Page history last edited by Riela Isabel Antonio 15 years, 1 month ago

 

Chapter: The Cathedral and the Bazaar

Quote:

The fact that the bazaar style seemed to work, and work well, came as a distinct shock. As I learned my way around, I worked hard not just at individual projects, but also at trying to understand why the Linux world not only didn’t fly apart in confusion but seemed to go from strength at a speed barely imaginable to cathedral-builders. By mid-1996 I thought I was beginning to understand. Chance handed me a perfect way to test my theory in the form of an open-source project that I could consciously try to run in the bazaar style. So I did – and it was a significant success. This is the story of that project. I’ll use it to propose some aphorism about effective open-source development. Not all of these are things I first learned in a Linux world, but we’ll see how the Linux world gives them particular point. If I’m correct, they’ll help you understand exactly what it is that makes the Linux community such a fountain of good software – and, perhaps, they will help you become more productive yourself.

What I expect to learn:

To know what is the Cathedral and the Bazaar

Review:                    

I read the book “The Cathedral and the Bazaar” already as one of our requirements and one thing I got from it is the benefits of open source.

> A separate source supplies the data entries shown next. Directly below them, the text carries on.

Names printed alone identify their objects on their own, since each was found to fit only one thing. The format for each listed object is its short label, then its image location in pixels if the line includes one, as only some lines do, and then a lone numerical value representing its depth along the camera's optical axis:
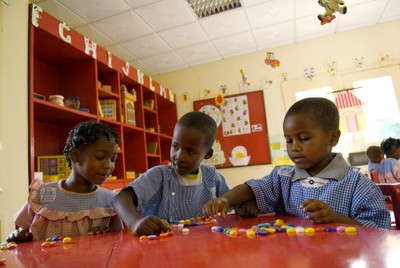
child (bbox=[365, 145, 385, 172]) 3.64
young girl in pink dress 1.26
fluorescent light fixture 3.55
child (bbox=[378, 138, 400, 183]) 3.20
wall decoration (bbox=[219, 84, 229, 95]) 5.07
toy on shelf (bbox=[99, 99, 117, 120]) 3.59
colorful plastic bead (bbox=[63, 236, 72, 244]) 0.72
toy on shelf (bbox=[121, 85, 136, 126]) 3.89
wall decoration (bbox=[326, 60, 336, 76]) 4.55
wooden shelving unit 2.67
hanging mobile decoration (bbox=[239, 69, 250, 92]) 4.95
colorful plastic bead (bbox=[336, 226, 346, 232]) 0.55
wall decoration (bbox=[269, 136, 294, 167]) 4.63
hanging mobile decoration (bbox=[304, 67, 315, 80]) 4.64
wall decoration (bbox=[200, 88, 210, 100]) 5.17
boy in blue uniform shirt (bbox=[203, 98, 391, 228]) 0.88
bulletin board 4.77
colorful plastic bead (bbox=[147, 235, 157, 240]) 0.65
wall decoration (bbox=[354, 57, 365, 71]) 4.43
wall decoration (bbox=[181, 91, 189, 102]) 5.30
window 4.25
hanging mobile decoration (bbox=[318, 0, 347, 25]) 2.69
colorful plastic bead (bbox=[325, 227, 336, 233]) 0.56
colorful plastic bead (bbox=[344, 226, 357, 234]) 0.53
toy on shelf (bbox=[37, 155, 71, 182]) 2.70
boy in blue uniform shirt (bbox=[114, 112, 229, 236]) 1.14
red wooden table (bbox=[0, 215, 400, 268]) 0.37
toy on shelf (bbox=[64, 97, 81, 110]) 3.12
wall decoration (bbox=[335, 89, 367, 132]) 4.33
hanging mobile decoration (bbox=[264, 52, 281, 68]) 4.84
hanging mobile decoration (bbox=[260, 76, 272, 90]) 4.85
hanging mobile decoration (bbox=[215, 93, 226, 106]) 5.05
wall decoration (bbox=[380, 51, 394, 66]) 4.34
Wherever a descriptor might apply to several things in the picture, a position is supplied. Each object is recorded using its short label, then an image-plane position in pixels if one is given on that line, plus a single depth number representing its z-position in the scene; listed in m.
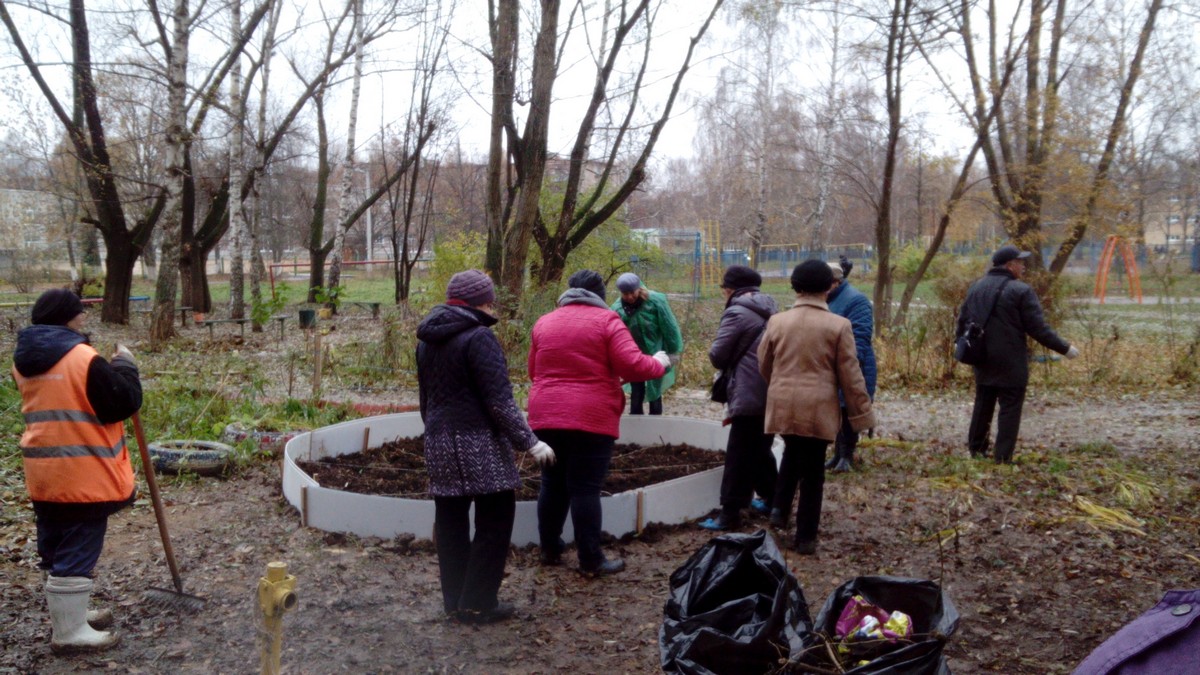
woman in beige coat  4.61
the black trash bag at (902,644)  2.67
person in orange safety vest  3.65
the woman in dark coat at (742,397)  5.16
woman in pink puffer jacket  4.46
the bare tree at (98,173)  15.24
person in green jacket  6.90
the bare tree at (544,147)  11.41
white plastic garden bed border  5.07
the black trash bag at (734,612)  2.92
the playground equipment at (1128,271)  24.06
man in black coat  6.30
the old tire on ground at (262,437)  7.14
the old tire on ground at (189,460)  6.57
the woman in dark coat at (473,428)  3.89
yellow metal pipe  2.84
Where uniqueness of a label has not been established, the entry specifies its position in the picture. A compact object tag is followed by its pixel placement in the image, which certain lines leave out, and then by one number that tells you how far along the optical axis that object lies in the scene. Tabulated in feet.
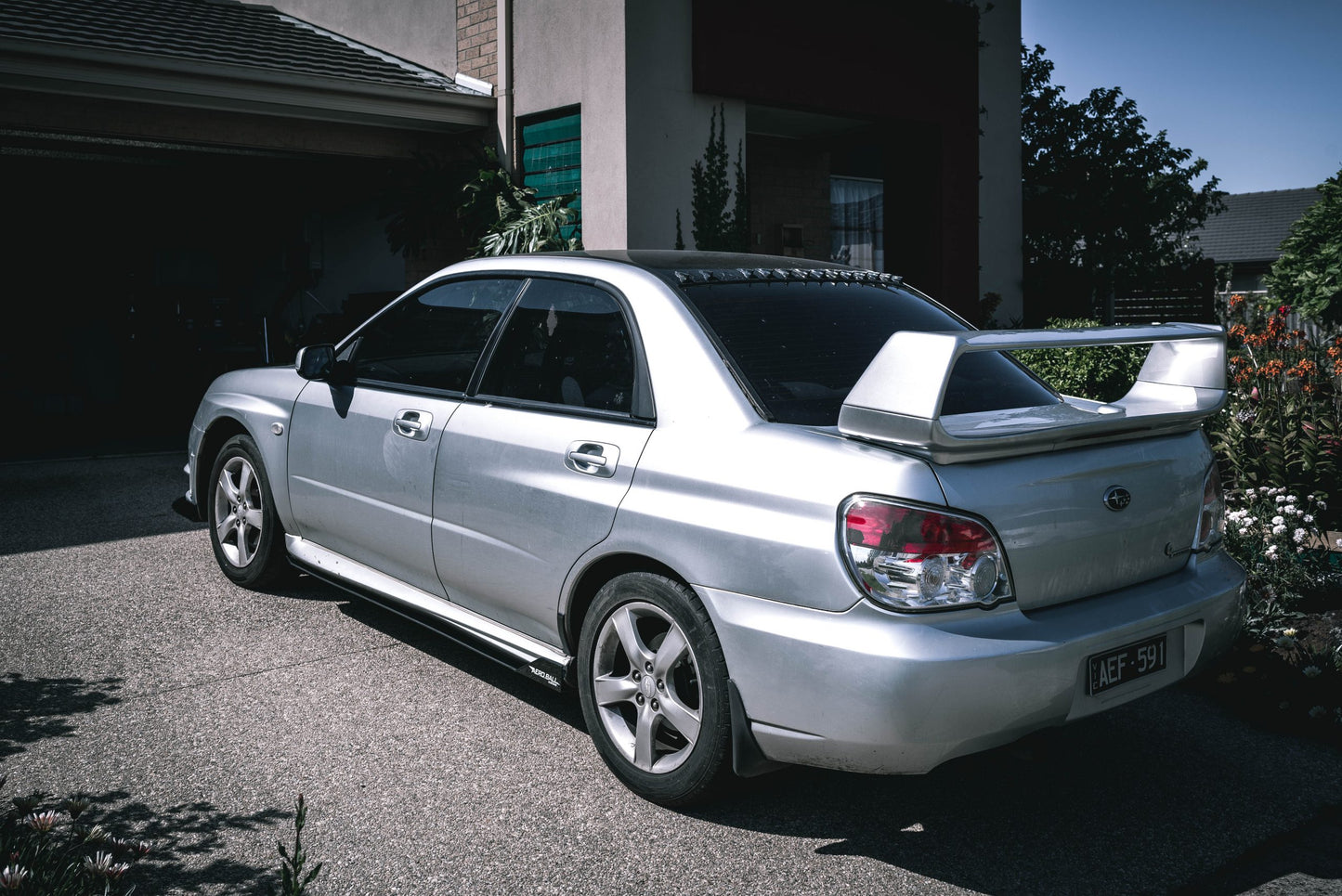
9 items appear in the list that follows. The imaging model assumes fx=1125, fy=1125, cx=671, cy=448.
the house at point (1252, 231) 141.49
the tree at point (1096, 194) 51.75
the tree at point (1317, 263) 54.44
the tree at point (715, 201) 36.42
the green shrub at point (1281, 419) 19.92
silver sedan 8.95
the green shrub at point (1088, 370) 35.68
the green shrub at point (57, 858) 7.54
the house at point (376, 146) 34.42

There was a lot of concept I had to understand for this concept to work for me. First of all is that I need to experience the Linux world myself because i started using Windows when I was 11 years old and can you imagine how long I have been using and trusting it? I never even tried any other operating system because I got used to seeing that colourful window already whenever I my personal computer is starting up. But it is time to change or at least try something new because if I stay with what I am using now, I don’t think I will be a versatile developer.

I have got to know Linux before I can totally review what I learned from this chapter but of course let me explain the use of open source. I love it! Yes, call me an advocate because I really do use open-source and I am inviting other people to do it as well because it doesn’t only makes our programming lives easier, it also helps the original developer by allowing other programmers to help him develop his program more. It is as though the original developer is trusting other programmers his complete or incomplete program to be developed more and to be used and reused because it is how things should work and honestly, that is what I think, the true sense of creating an object-oriented program because developers can use and reuse the objects present in an OO program.

What I learned:

·         The cathedral and the bazaar

·         The mail must get through

·         Characteristics of a good programmer

·         Importance of having users

·         Releasing early and releasing often

Integrative Questions:            

1.    Why should the mail get through?

2.    What is the “cathedral” mean?

3.    What is the “bazaar” mean?

4.    How will you know if one is a good programmer? Give at least two characteristics.

5.    Why is it really important to have users?